2017 is set to bring plenty of talked-about and highly-anticipated blockbusters to movie screens, though few have generated as much pre-release controversy as the live-action Hollywood remake of the anime/manga classic, Ghost in the Shell. While footage from the film (released by way of trailers) has been praised for its faithfulness to the visual style of its predecessors, the film has also come under-fire for its whitewashing casting of Scarlett Johansson as the film’s protagonist – originally depicted as a Japanese woman.
Those who are working on the live-action Ghost in the Shell have thus been keen to assure fans that the film will be a respectful adaptation; one that comes with a seal of approval from Ghost in the Shell animated movie director Mamoru Oshii, no less. Now both Ghost in the Shell director Rupert Sanders and Johansson herself have spoken out in support of the movie, too.
Speaking to Empire Magazine about the upcoming film, both Johansson and Sanders (who also directed Snow White and the Huntsman) were eager to reassure fans that they won’t be avoiding the dark edge and explosive action that made the original anime version of Ghost in the Shell a cyberpunk classic – as well as one of the first Japanese animation films to achieve mainstream attention in the U.S. Johansson spoke briefly about the film, saying “This is a ride that’s not just explosive and exciting, but also curious and reflective.” Sanders likewise offered his assurances that “This isn’t the s**t Hollywood version.”

| What this exercise asks |
[1] In the Ghost in the Shell article, which animated movie director is said to have given the live-action film a seal of approval?
[2] Reproduce the Ghost in the Shell article verbatim, starting with "2017 is set" and going on through "a Japanese woman.".

(Stored data entries)
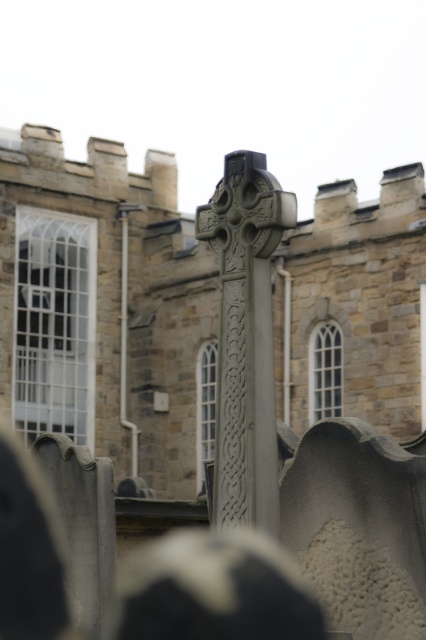
In the scene shown: You are standing at the point with coordinates point (x=232, y=348) and want to walk towards the point with coordinates point (x=25, y=333). Will the stone Celtic cross block your path?

Point (x=25, y=333) is behind point (x=232, y=348), so the stone Celtic cross will block your path.

You are a tourist visiting the cemetery and want to take a photo of the gray stone cross at center from the gray stone church at center. Given that your camera has a maximum focus range of 60 meters, will you be able to capture the cross clearly?

The distance between the gray stone church at center and the gray stone cross at center is 67.47 meters. Since your camera can only focus up to 60 meters, you will not be able to capture the cross clearly from that location.

You are a visitor at this cemetery and want to take a photo of the gray stone cross at center and the gray stone church at center. Based on their positions, which one should you focus on first if you want both to be in clear focus?

The gray stone church at center is below the gray stone cross at center, so you should focus on the gray stone cross at center first to ensure both are in clear focus.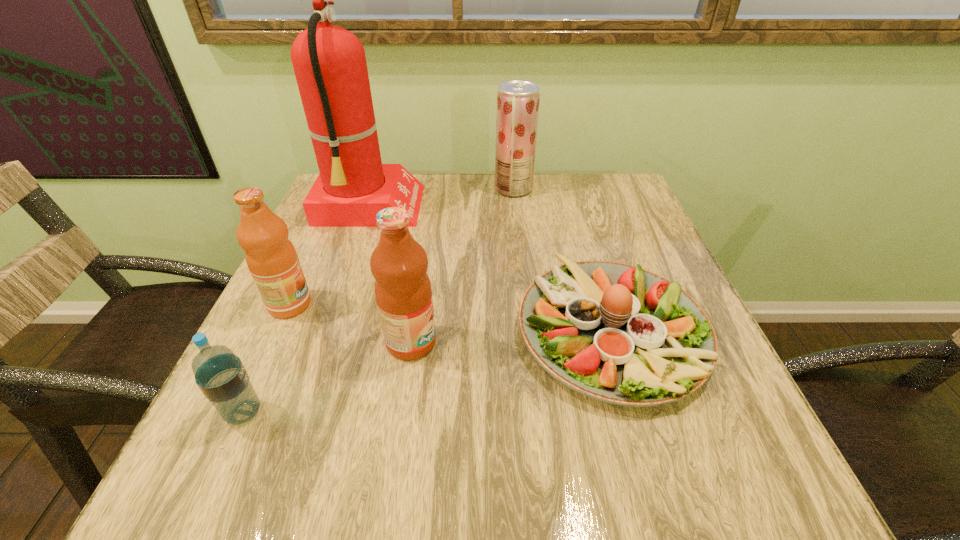
Where is `vacant space at the near edge`? The image size is (960, 540). vacant space at the near edge is located at coordinates (396, 452).

In the image, there is a desktop. At what (x,y) coordinates should I click in order to perform the action: click on vacant area at the left edge. Please return your answer as a coordinate pair (x, y). This screenshot has width=960, height=540. Looking at the image, I should click on pyautogui.click(x=318, y=353).

You are a GUI agent. You are given a task and a screenshot of the screen. Output one action in this format:
    pyautogui.click(x=<x>, y=<y>)
    Task: Click on the vacant space at the right edge
    Image resolution: width=960 pixels, height=540 pixels.
    Given the screenshot: What is the action you would take?
    pyautogui.click(x=587, y=227)

In the image, there is a desktop. Where is `blank space at the near left corner`? The image size is (960, 540). blank space at the near left corner is located at coordinates (218, 454).

In the image, there is a desktop. Where is `free region at the far right corner`? The height and width of the screenshot is (540, 960). free region at the far right corner is located at coordinates (610, 192).

In the image, there is a desktop. At what (x,y) coordinates should I click in order to perform the action: click on vacant region at the near right corner. Please return your answer as a coordinate pair (x, y). Looking at the image, I should click on click(701, 483).

Identify the location of empty location between the shortest object and the leftmost fruit juice. (450, 318).

Locate an element on the screen. This screenshot has height=540, width=960. free space that is in between the shortest object and the second fruit juice from right to left is located at coordinates (511, 336).

Where is `vacant area between the salad plate and the tallest object`? vacant area between the salad plate and the tallest object is located at coordinates (490, 269).

Locate an element on the screen. The image size is (960, 540). free space between the leftmost fruit juice and the salad plate is located at coordinates (450, 318).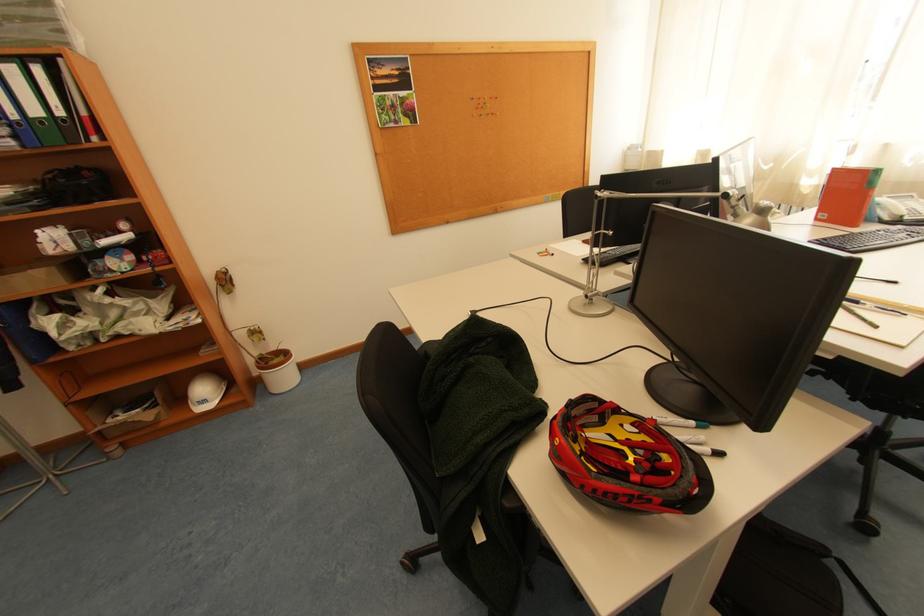
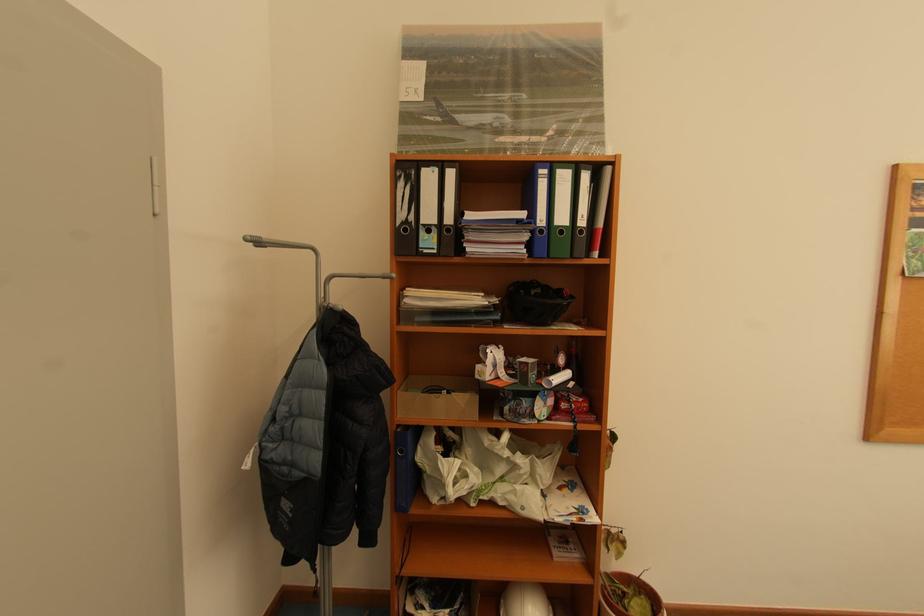
The point at (270, 355) is marked in the first image. Where is the corresponding point in the second image?

(614, 576)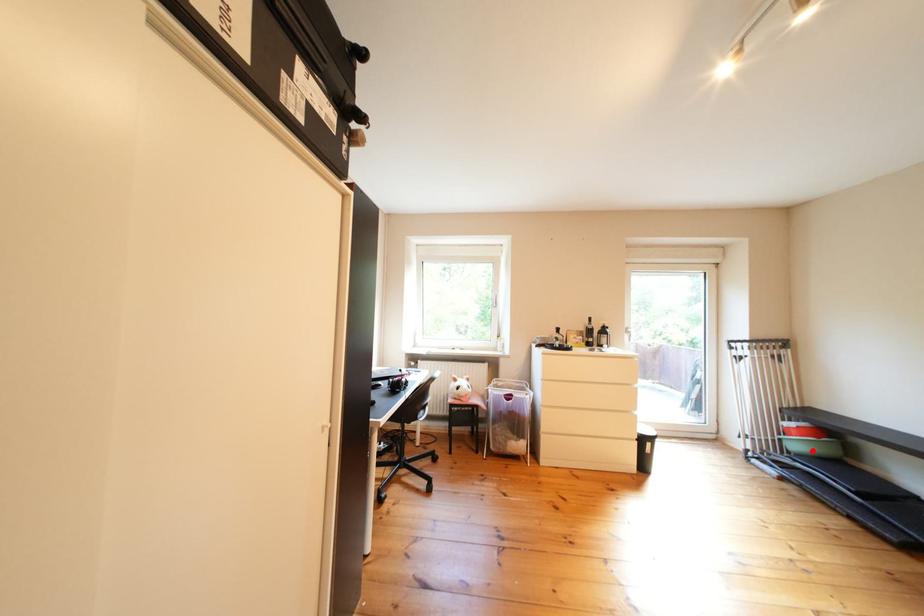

| Exercise answers |
[1] Mamoru Oshii

[2]
2017 is set to bring plenty of talked-about and highly-anticipated blockbusters to movie screens, though few have generated as much pre-release controversy as the live-action Hollywood remake of the anime/manga classic, Ghost in the Shell. While footage from the film (released by way of trailers) has been praised for its faithfulness to the visual style of its predecessors, the film has also come under-fire for its whitewashing casting of Scarlett Johansson as the film’s protagonist – originally depicted as a Japanese woman.